The parasailing harness that held a 28-year-old Connecticut woman nearly 200 feet aloft appears to have sheared and caused the woman to plummet to her death in the ocean below, said a parasailing expert who reviewed photographs and video of the Aug. 15 accident.
Mark McCulloh, chairman of the Parasail Safety Council and one of the sport’s pioneers since the 1970s, said he studied video of the parasailing harness used in the Pompano Beach accident, and that, in his opinion, he saw “two support straps that appeared to have been sheared at the seam or stitch point.”
“A cause for that can be poor manufacturing or years of maintenance neglect, which results in decomposition,” he said, adding that the harness looked like an older model.
The harness, the winch and all the equipment used in the parasailing accident is now the subject of a multi-agency investigation led by the Florida Fish and Wildlife Conservation Commission, and including the U.S. Coast Guard, the Broward Sheriff’s Office and the National Transportation Safety Board.
On Wednesday, Conservation Commission spokesman Jorge Pino declined to comment on the harness and whether it may have sheared and caused the accident. He said the agency is still gathering all the facts of the incident.
On Aug. 15, Kathleen Miskell and her husband, Stephen, who had been married for nearly three years, were on vacation and decided to take an afternoon parasail ride offered by WaveBlast Water Sports, which operates out of the Sands Harbor Resort & Marina.

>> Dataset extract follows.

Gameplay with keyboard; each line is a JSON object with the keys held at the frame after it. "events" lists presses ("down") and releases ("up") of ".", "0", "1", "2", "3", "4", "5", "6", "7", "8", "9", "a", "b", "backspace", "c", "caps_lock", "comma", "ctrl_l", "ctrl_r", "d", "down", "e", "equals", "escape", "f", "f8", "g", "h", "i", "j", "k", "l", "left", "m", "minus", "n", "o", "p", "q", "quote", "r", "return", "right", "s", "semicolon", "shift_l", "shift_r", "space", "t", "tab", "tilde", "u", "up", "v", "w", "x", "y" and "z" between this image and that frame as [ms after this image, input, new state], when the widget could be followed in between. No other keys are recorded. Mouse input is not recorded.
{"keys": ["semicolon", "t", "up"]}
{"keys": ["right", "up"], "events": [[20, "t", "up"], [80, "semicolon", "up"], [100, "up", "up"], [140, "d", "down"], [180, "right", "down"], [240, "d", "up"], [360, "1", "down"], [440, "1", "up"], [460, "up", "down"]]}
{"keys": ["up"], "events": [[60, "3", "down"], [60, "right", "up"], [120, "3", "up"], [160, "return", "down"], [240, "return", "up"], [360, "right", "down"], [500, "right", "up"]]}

The Miskells were strapped into a side-by-side parasail when Kathleen Miskell’s harness malfunctioned, dropping her about 200 feet into the Atlantic Ocean.
After reeling in Stephen Miskell, the tow boat’s crew rushed to where Kathleen Miskell floated, face down. She later died at the hospital.

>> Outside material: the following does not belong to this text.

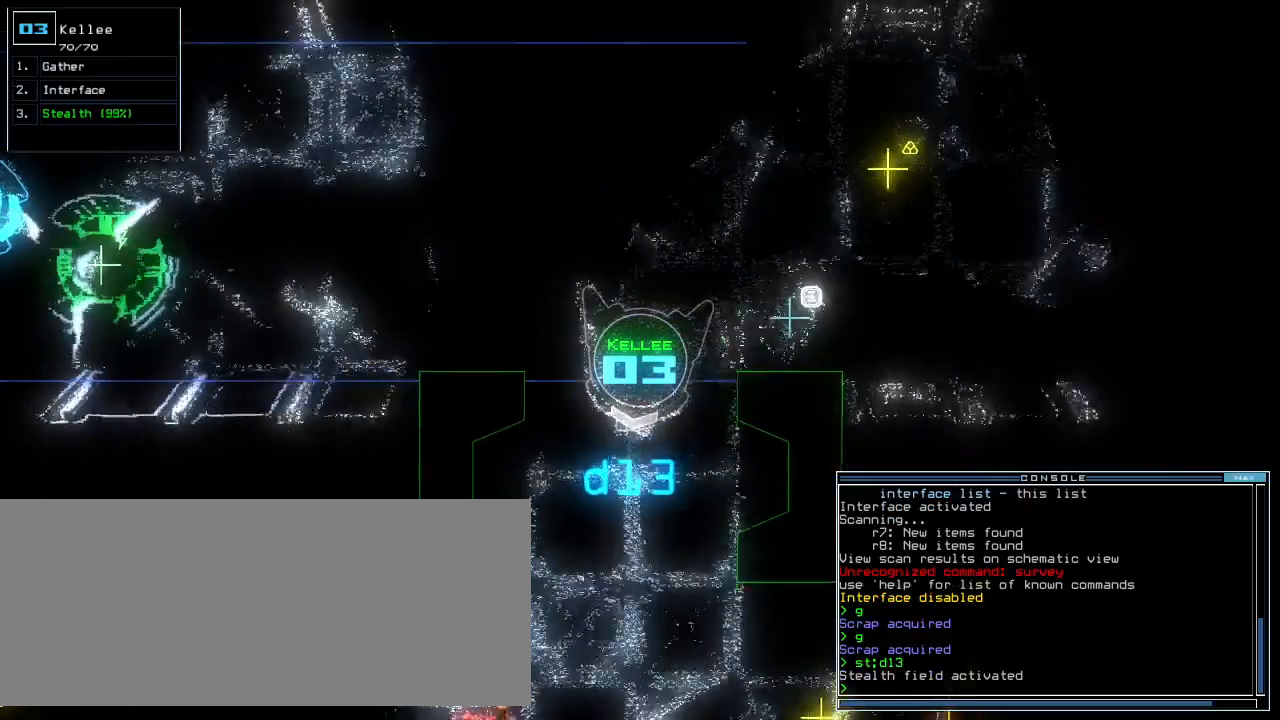
{"keys": ["down"], "events": [[260, "up", "up"], [320, "down", "down"]]}
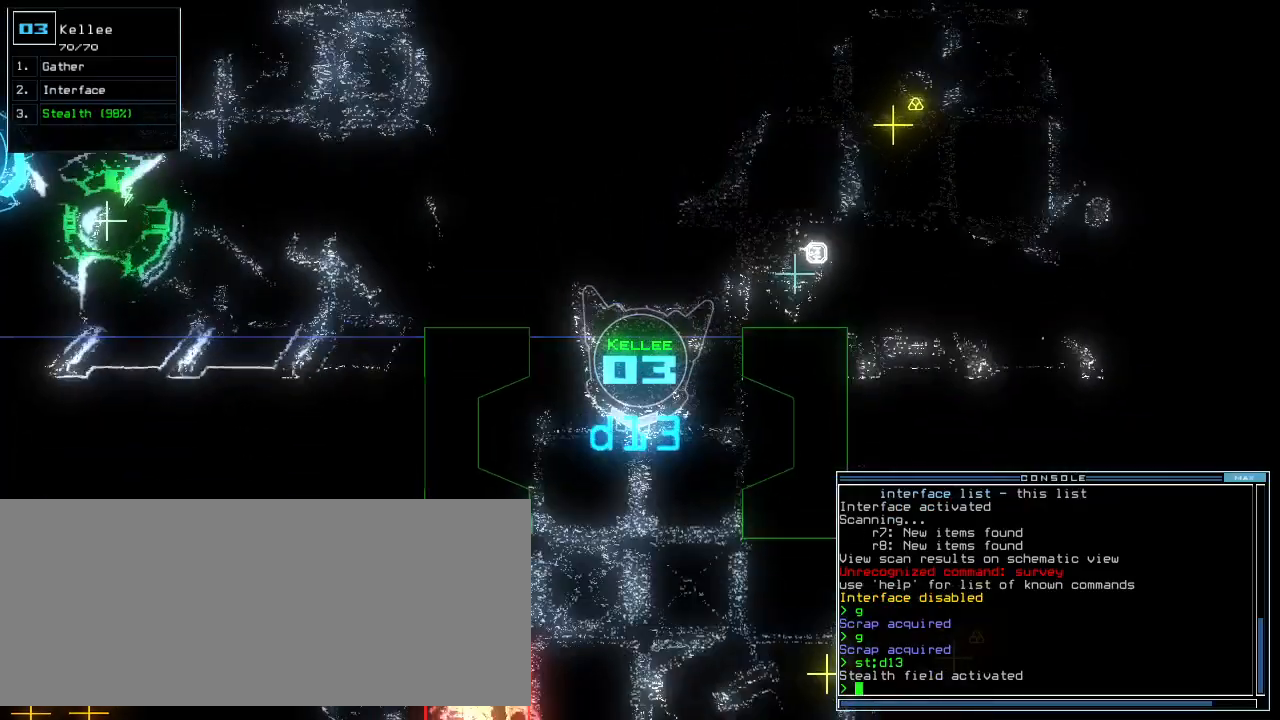
{"keys": ["down", "return"], "events": [[120, "c", "down"], [180, "c", "up"], [240, "c", "down"], [320, "c", "up"], [460, "return", "down"]]}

The cause of death was “asphyxia due to drowning and multiple blunt force injuries,’’ according to Broward’s Office of the Medical Examiner. Her manner of death was ruled an accident.

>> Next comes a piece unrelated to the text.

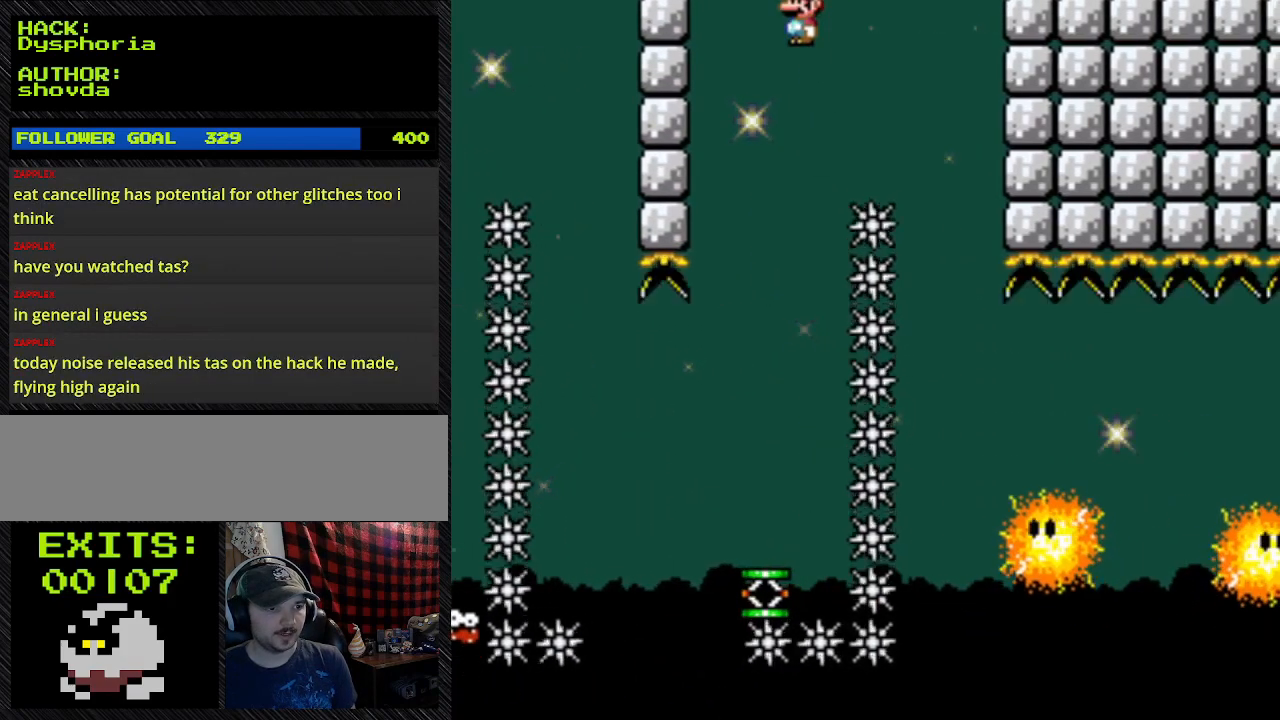
Gameplay with a controller (Nintendo layout); each line is a JSON object with the inputs held at the frame after it (dt_ms = milliseconds from this image to that frame). "events" lists button and stick changes between this image and that frame as [ms after this image, input, new state], when the widget could be followed in between. Not read: L3 R3.
{"dt_ms": 500, "buttons": ["Y"], "events": [[367, "A", "up"]]}
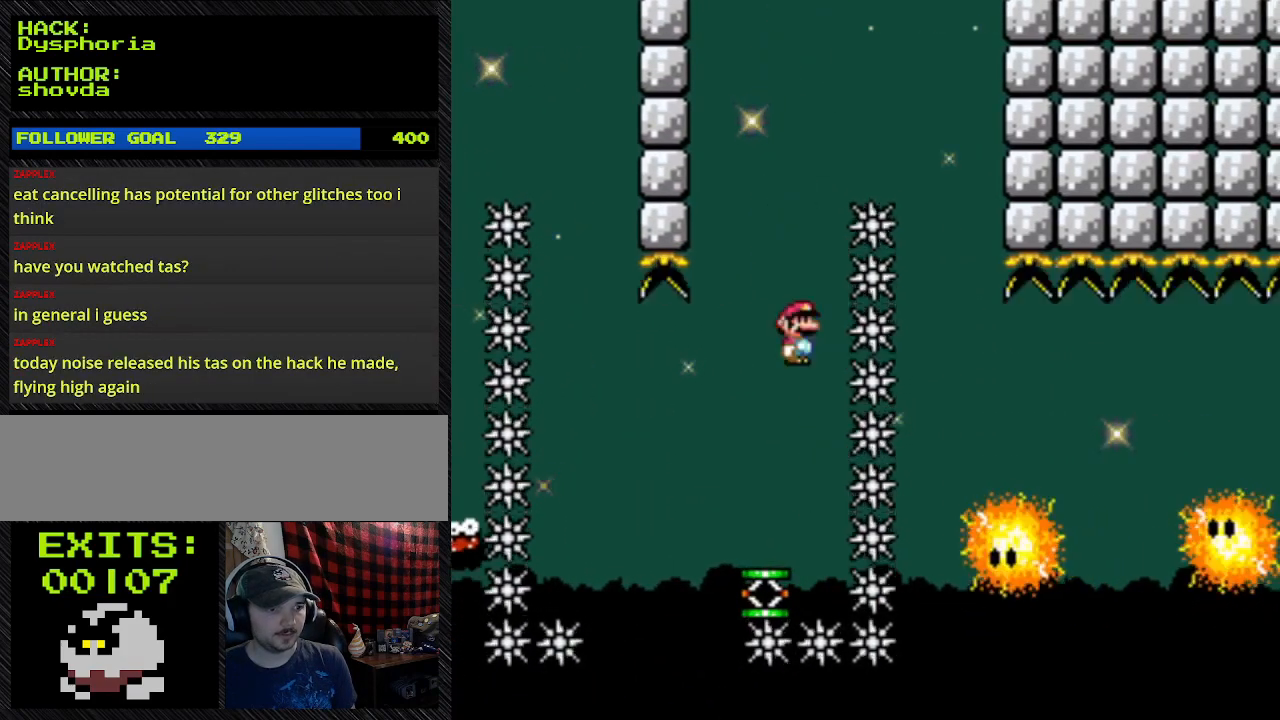
{"dt_ms": 500, "buttons": ["Y"], "events": []}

However, investigators are still gathering the facts.
Last week, officials from several agencies jointly interviewed Stephen Miskell; the parasailing company’s owner, Zachary Chandler; and the boat’s captain, Casey Fuller.
Terry Williams, an NTSB spokesman, declined to comment on the results of those interviews, citing the ongoing investigation.
Next week, NTSB investigators will examine some of the equipment used in the accident.
“We plan on performing an in-water examination and performance test upon the vessels’ hydraulic winch, which is used to deploy and recover the parasail and its fliers,’’ Williams said.
NTSB investigations can take nine months to one year for completion.
As the federal agency seeks to determine the cause of the accident, questions remain about the relationship between WaveBlast and the hotel where it operates, the Sands Harbor Resort & Marina in Pompano Beach.
That relationship is significant because maritime law may prevent Miskell’s family from collecting any money from WaveBlast if the company is found to have been negligent or otherwise contributed to the accident.
Under the law, victims can only collect the equivalent of the value of the company’s boat — unless another partner in the operation, such as a hotel, was connected to the excursions, said Ira Leesfield, a Miami attorney with experience in parasailing cases.